### TUGAS YANG DIKERJAKAN
(A) Tentukan apakah tiap pernyataan berikut sesuai dengan artikel tentang Lebaran: (i) jumlah pemudik pada Lebaran 2022 diperkirakan 85 juta orang; (ii) pahala Lailatul Qadr setara dengan seratus bulan; (iii) takjil dibagikan hanya di masjid. Jawab ya atau tidak, lalu kutip kata-kata artikel yang menjadi dasarnya.
(B) Sebutkan semua tradisi yang dicontohkan dalam artikel tentang Lebaran sebagai ritual umat muslim di bulan Syawal untuk menjalin hubungan baik dengan sesama.
(C) Teruskan artikel tentang Lebaran, mulai setelah kalimat terakhirnya.

### CUPLIKAN HALAMAN
========

Lebaran; Tradisi Mudik dan Syawalan Untuk Keshalehan Sosial

Foto bersama kaum kerabat dan tetangga dalam moment mudik lebaran Idul Fitri 1443 H di Kecamatan Kotanopan, Kabupaten Mandailing Natal, Sumatera Utara.

LEBARAN atau Hari Raya Idul Fitri punya arti dan makna yang sangat mendalam bagi umat muslim diseluruh penjuru dunia, setelah melakukan puasa selama satu bulan penuh, dimana setiap amalan kita dilipat gandakan pahalanya oleh Allah SWT, seperti harapan untuk mendapatkan Lailatul Qadr yang pahalanya setara dengan seribu bulan, orang-orang berlomba membagikan takjil (hidangan berbuka puasa),dari masjid hingga perempatan lampu-lampu merah pinggir jalan.

Semuanya bersuka ria, aktifitas Ramadhan itu dilengkapi dengan pemberian zakat fitrah, yang mampu memberikan kepada golongan mustad’afin agar tetap dapat tersenyum bahagia dibulan yang Fitri yaitu Hari Raya kemenangan bagi umat muslim, hari dimana kita berusaha untuk meraih derajat taqwa dan kembali untuk membuka lembaran baru seperti kertas kosong yang perlu diisi dengan amalan-amalan baik persiapan menuju akhirat nanti.

Bacaan Lainnya

Hasil survei Balitbang Jumlah pemudik di Indonesia pada Lebaran 2022 ini diperkirakan sebanyak 85 juta pemudik. Angka yang demikian pantastis itu kiranya dapat memberikan perubahan besar bagi kalangan muslim Indonesia dari kota hingga ke pelosok desa.

Adakah yang bertanya tentang perubahan seperti apa dan bagaimana yang dimaksud ?

Pertama, tentu perubahan sikap dan perilaku kearah yang lebih baik karena Ramadhan adalah bulan tarbiyah untuk menempa diri berlaku adil, jujur, empati dan peduli terhadap sesama. Tentu kita akan merasakan hal yang sama tentang itu dimana dalam berpuasa kita menahan hawa nafsu untuk tidak makan dan minum serta tidak mengedepankan ego dalam berperilaku. Kita harus jujur pada diri dan Tuhan sang Pencipta apakah sebenarnya kita ini sedang berpuasa atau lagi bersandiwara berpura-pura puasa, atau hanya sebatas mendapatkan rasa haus dan lapar tanpa pahala di Sisi Allah SWT karena kita tidak menjaga kualitas ibadah, pasca puasa masihkan kita ingat demikian ini?

Kedua, Antusiasme mudik setiap tahunnya menunjukkan bahwa kita bukanlah orang yang lupa diri, lupa terhadap orangtua, kerabat dan kampung halaman. Ada keinginan untuk silaturrahim, meminta maaf secara langsung, serta takziah mendoakan kaum kerabat di depan pusara orang yang kita cintai, di bulan Syawal yang penuh hikmat ini juga umat muslim melakukan banyak ritual dan kearifan yang berbeda satu sama lainnya untuk terus menjalin hubungan baik terhadap sesama, seperti tradisi Halal bi Halal, Pemberian THR, Menghias Rumah dan Memasak Makanan berupa roti dan kue dari penganan tradisional hingga modern, semuanya untuk menjamu tamu yang dekat maupun jauh disaat lebaran.

========

### DATA MASUKAN
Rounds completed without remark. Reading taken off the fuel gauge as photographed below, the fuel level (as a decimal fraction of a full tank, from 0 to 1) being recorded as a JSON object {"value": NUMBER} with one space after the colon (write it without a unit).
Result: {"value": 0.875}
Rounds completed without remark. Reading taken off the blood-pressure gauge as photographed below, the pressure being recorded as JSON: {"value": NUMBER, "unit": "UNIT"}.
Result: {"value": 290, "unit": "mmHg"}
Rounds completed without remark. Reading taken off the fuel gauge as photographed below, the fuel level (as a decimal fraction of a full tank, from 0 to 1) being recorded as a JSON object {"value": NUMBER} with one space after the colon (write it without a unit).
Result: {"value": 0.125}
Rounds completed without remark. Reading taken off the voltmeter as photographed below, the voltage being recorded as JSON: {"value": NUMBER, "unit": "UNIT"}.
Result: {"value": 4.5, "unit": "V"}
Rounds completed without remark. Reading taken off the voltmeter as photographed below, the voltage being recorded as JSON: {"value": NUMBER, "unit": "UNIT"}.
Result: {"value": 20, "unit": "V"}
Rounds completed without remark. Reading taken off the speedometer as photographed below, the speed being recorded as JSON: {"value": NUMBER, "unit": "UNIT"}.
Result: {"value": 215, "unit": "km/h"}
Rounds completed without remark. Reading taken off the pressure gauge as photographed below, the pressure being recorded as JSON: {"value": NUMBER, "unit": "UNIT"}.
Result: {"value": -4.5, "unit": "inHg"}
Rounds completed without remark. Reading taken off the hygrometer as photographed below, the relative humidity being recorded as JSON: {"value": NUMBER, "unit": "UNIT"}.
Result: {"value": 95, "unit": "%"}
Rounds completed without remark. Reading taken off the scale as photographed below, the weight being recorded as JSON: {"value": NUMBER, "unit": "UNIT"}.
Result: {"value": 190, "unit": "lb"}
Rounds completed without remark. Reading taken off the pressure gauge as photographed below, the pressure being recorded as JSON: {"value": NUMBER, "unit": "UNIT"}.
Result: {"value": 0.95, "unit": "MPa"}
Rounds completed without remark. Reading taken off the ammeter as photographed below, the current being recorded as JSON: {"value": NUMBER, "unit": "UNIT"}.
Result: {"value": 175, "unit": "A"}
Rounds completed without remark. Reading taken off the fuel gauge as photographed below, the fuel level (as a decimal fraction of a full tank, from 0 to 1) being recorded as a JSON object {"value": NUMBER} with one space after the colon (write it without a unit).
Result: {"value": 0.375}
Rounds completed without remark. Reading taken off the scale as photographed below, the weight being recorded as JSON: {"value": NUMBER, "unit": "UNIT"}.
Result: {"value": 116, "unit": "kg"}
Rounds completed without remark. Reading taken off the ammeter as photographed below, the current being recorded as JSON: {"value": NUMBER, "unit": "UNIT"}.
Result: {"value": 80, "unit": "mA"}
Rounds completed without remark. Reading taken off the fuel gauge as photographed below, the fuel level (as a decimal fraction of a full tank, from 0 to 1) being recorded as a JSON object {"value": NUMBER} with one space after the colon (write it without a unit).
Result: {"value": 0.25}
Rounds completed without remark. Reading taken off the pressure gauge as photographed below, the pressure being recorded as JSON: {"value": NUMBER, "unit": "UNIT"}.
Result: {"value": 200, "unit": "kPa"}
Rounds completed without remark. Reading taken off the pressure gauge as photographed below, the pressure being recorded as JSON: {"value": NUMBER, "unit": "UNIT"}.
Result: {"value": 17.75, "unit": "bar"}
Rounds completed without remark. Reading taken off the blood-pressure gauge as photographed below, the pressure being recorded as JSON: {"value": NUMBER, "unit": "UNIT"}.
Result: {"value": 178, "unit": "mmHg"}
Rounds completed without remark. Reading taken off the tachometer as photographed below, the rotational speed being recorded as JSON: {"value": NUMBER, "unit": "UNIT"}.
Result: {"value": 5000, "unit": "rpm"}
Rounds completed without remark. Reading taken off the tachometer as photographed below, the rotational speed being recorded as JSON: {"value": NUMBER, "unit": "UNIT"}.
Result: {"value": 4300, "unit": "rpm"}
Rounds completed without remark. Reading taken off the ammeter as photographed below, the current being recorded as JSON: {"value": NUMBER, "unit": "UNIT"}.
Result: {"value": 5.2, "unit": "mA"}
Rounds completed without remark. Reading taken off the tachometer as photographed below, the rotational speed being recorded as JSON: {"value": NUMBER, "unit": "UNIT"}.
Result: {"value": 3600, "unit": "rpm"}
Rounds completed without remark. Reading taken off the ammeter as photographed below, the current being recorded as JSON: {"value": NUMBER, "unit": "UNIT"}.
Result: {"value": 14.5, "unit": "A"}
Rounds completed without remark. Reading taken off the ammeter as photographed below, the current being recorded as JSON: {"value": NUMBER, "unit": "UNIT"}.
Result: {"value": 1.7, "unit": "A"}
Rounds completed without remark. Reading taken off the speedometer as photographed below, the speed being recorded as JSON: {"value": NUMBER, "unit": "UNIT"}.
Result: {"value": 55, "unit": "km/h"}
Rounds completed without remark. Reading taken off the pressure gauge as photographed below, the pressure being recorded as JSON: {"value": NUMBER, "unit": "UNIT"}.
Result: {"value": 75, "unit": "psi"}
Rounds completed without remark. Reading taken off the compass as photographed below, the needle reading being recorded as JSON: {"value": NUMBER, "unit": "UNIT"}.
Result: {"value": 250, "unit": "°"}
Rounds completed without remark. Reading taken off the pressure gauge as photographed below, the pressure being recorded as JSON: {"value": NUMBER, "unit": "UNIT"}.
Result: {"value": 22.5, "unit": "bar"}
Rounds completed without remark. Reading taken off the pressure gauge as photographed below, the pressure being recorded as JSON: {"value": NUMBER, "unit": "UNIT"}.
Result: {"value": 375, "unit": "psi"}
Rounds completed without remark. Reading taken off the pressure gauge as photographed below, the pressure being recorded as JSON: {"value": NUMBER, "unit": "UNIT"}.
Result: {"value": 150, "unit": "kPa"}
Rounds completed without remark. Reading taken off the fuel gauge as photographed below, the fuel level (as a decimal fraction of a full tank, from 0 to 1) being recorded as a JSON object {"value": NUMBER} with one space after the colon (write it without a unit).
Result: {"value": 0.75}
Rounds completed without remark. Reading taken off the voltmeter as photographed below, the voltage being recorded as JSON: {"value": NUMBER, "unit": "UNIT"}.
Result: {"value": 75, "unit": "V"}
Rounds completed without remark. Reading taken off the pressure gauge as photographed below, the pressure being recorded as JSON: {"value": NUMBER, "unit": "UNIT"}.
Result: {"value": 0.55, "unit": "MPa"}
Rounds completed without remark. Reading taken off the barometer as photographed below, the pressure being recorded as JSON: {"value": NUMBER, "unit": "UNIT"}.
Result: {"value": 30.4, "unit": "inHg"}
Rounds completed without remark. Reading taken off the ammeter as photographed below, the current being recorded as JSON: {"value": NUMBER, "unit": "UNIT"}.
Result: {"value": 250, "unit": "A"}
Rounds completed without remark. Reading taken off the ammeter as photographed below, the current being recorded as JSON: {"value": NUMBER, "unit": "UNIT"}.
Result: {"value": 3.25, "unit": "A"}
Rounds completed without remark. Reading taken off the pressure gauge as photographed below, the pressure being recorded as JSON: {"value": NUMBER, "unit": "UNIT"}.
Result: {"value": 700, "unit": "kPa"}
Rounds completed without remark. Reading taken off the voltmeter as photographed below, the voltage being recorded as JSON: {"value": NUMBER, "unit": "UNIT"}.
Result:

========

### JAWABAN TERTULIS
(A)
(i) Ya: "diperkirakan sebanyak 85 juta pemudik"
(ii) Tidak: "pahalanya setara dengan seribu bulan"
(iii) Tidak: "dari masjid hingga perempatan lampu-lampu merah pinggir jalan"

(B) Halal bi Halal; Pemberian THR; Menghias Rumah; Memasak Makanan berupa roti dan kue dari penganan tradisional hingga modern

(C)
Ketiga, Perputaran roda ekonomi tentu sangat terasa di moment-moment Idul Fitri, tidak mentok di kapitalisasi oleh orang-orang kaya saja tetapi setidaknya mengalir ke mereka-mereka yang punya usaha dari kota hingga desa, hampir semua jenis usaha mengalami keuntungan disaat lebaran. Jual beli pakaian, jasa angkutan umum, rental mobil atau kendaraan, buah tangan atau oleh-oleh, objek wisata, sampai tukang parkir meraup keuntungan dari masing-masing jenis usahanya. Bahkan moment lebaran seperti ini mampu mengumpulkan dana ratusan juta hanya dari lelang amal yang dilakukan oleh panitia pembangunan masjid di desa.

Andai saja kita bisa menginvestasikan dana atau keuntungan lebaran ini untuk hal-hal yang lebih produktif bukan konsumtif apalagi eksploitatif maka tentu kita akan mempunyai masa depan yang lebih baik. Investasi lebaran ini tentu tidak hanya sesuatu hal yang bersifat materi tetapi juga sikap dan perilaku menuju shaleh nya seseorang yang tidak hanya manfaat untuk dirinya sendiri tetapi juga manfaat untuk orang lain atau disebut juga Keshalehan Sosial. خير الناس أنفعهم للناس (Khoirunnas Anfa’uhum Linnas).

Hari ini tentu kita sudah bisa berkaca atas diri kita, apakah Ramadhan dan Syawal ini hanya rutinitas dan ritual saja, atau adakah yang tersisa dari taqwa, empati, rasa saling berbagi dan mendoakan terhadap sesama. Bila tidak tentu kita termasuk golongan yang merugi, yang mungkin saja hanya mempertontonkan gaya hidup haus puji, penting untuk disadari bahwa hidup kita bukan sebatas untuk sosial media dari facebook, Instagram hingga tiktok saja.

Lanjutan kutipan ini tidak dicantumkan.